All Systems Red won the Nebula Award for Best Novella of 2017, the 2018 Hugo Award for Best Novella, and the American Library Association's Alex Award, and was nominated for the 2017 Philip K. Dick Award.

==Sequels==
All Systems Red is followed by further novellas Artificial Condition (2018), Rogue Protocol (2018), and Exit Strategy (2018) which "have an overarching story, with the fourth one bringing the arc to a conclusion." In 2020 the first full-length Murderbot novel Network Effect was published, followed by another novella, Fugitive Telemetry (2021).

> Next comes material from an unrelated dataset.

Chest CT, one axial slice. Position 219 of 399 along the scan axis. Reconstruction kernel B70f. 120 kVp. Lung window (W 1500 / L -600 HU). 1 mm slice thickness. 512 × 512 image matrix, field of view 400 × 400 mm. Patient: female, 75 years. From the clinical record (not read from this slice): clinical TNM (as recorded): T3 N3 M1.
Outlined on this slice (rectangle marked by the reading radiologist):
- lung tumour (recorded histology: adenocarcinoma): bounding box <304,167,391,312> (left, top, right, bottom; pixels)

The novel System Collapse was released in 2023, and is the first installment in a new three-novel deal.

== Adaptations ==
An audiobook version was released on October 30, 2017 by Recorded Books, narrated by Kevin R. Free, who has done so for all sequels of The Murderbot Diaries so far.

Release of All Systems Red on August 28, 2023 started a full-cast dramatised audio adaptation of the series by GraphicAudio, with Murderbot performed by David Cui Cui.

All Systems Red was adapted into the television series Murderbot created by Paul Weitz and Chris Weitz for Apple TV+, and starring Alexander Skarsgård as Murderbot. The series premiered on May 16, 2025. The concept art for the show was created by Tommy Arnold, who also designed the book covers for the Locked Tomb series by Tamsyn Muir. On July 10, 2025, it was announced that the series will be renewed for a second season.